▶ DATASET RECORDS

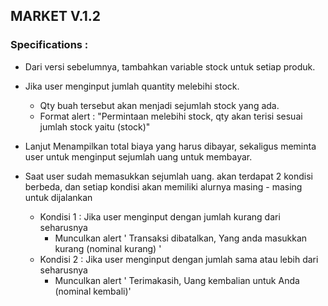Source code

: ## MARKET V.1.2

### Specifications :

- Dari versi sebelumnya, tambahkan variable stock untuk setiap produk.

- Jika user menginput jumlah quantity melebihi stock.
    - Qty buah tersebut akan menjadi sejumlah stock yang ada.
    - Format alert : "Permintaan melebihi stock, qty akan terisi sesuai jumlah stock yaitu (stock)"

- Lanjut Menampilkan total biaya yang harus dibayar, sekaligus meminta user untuk menginput sejumlah uang untuk membayar. 

- Saat user sudah memasukkan sejumlah uang. akan terdapat 2 kondisi berbeda, dan setiap kondisi akan memiliki alurnya masing - masing untuk dijalankan

    - Kondisi 1 : Jika user menginput dengan jumlah kurang dari seharusnya
        - Munculkan alert ' Transaksi dibatalkan, Yang anda masukkan kurang (nominal kurang) '
    - Kondisi 2 : Jika user menginput dengan jumlah sama atau lebih dari seharusnya
        - Munculkan alert ' Terimakasih, Uang kembalian untuk Anda (nominal kembali)'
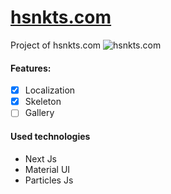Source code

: # [hsnkts.com](https://hsnkts.now.sh/)

Project of hsnkts.com
![hsnkts.com](https://i.ibb.co/qC7PXX9/hasan.png)

#### Features:

- [x] Localization
- [x] Skeleton
- [ ] Gallery

#### Used technologies

- Next Js
- Material UI
- Particles Js
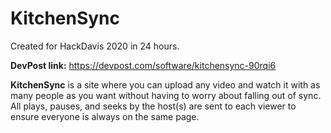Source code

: # KitchenSync

Created for HackDavis 2020 in 24 hours.

**DevPost link:** <https://devpost.com/software/kitchensync-90rqi6>

**KitchenSync** is a site where you can upload any video and watch it with as many people as you want without having to worry about falling out of sync. All plays, pauses, and seeks by the host(s) are sent to each viewer to ensure everyone is always on the same page.
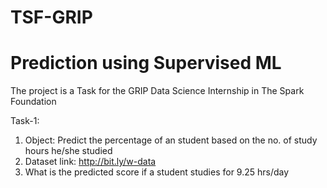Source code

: # TSF-GRIP
# Prediction using Supervised ML
The project is a Task for the GRIP Data Science Internship in The Spark Foundation

Task-1:

1. Object: Predict the percentage of an student based on the no. of study hours he/she studied                                                                                     
2. Dataset link: http://bit.ly/w-data                                                                                                                                               
3. What is the predicted score if a student studies for 9.25 hrs/day
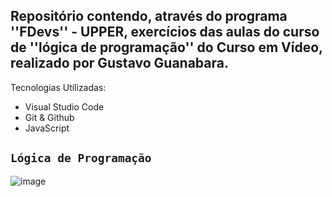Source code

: ## Repositório contendo, através do programa ''FDevs'' - UPPER, exercícios das aulas do curso de ''lógica de programação'' do Curso em Vídeo, realizado por Gustavo Guanabara.

Tecnologias Utilizadas:

- Visual Studio Code
- Git & Github
- JavaScript

## `Lógica de Programação`
![image](https://github.com/user-attachments/assets/4712c5e7-3e6d-441d-ac80-c3923af55c8d)
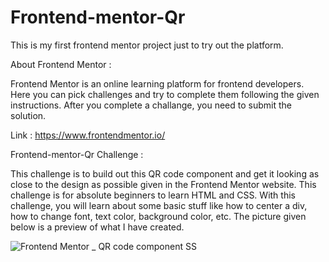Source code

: # Frontend-mentor-Qr

This is my first frontend mentor project just to try out the platform.

About Frontend Mentor :

Frontend Mentor is an online learning platform for frontend developers. Here you can pick challenges and try to complete them following the given instructions.
After you complete a challange, you need to submit the solution.

Link : https://www.frontendmentor.io/

Frontend-mentor-Qr Challenge :

This challenge is to build out this QR code component and get it looking as close to the design as possible given in the Frontend Mentor website. This challenge is for absolute beginners to learn HTML and CSS. With this challenge, you will learn about some basic stuff like how to center a div, how to change font, text color, background color, etc.
The picture given below is a preview of what I have created.

![Frontend Mentor _ QR code component SS](https://user-images.githubusercontent.com/111167455/185913965-f2048be9-a025-4ce5-8738-de96c539c8c6.png)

▶ TASK TO COMPLETE
Give again, word for word, every line from the top of the data above to the line holding "1. Object: Predict", inclusive, with the pictures left out.

▶ REPLY
Source code

: ## MARKET V.1.2

### Specifications :

- Dari versi sebelumnya, tambahkan variable stock untuk setiap produk.

- Jika user menginput jumlah quantity melebihi stock.
    - Qty buah tersebut akan menjadi sejumlah stock yang ada.
    - Format alert : "Permintaan melebihi stock, qty akan terisi sesuai jumlah stock yaitu (stock)"

- Lanjut Menampilkan total biaya yang harus dibayar, sekaligus meminta user untuk menginput sejumlah uang untuk membayar. 

- Saat user sudah memasukkan sejumlah uang. akan terdapat 2 kondisi berbeda, dan setiap kondisi akan memiliki alurnya masing - masing untuk dijalankan

    - Kondisi 1 : Jika user menginput dengan jumlah kurang dari seharusnya
        - Munculkan alert ' Transaksi dibatalkan, Yang anda masukkan kurang (nominal kurang) '
    - Kondisi 2 : Jika user menginput dengan jumlah sama atau lebih dari seharusnya
        - Munculkan alert ' Terimakasih, Uang kembalian untuk Anda (nominal kembali)'
Source code

: # [hsnkts.com](https://hsnkts.now.sh/)

Project of hsnkts.com
![hsnkts.com](https://i.ibb.co/qC7PXX9/hasan.png)

#### Features:

- [x] Localization
- [x] Skeleton
- [ ] Gallery

#### Used technologies

- Next Js
- Material UI
- Particles Js
Source code

: # KitchenSync

Created for HackDavis 2020 in 24 hours.

**DevPost link:** <https://devpost.com/software/kitchensync-90rqi6>

**KitchenSync** is a site where you can upload any video and watch it with as many people as you want without having to worry about falling out of sync. All plays, pauses, and seeks by the host(s) are sent to each viewer to ensure everyone is always on the same page.
Source code

: # TSF-GRIP
# Prediction using Supervised ML
The project is a Task for the GRIP Data Science Internship in The Spark Foundation

Task-1:

1. Object: Predict the percentage of an student based on the no. of study hours he/she studied                                                                                     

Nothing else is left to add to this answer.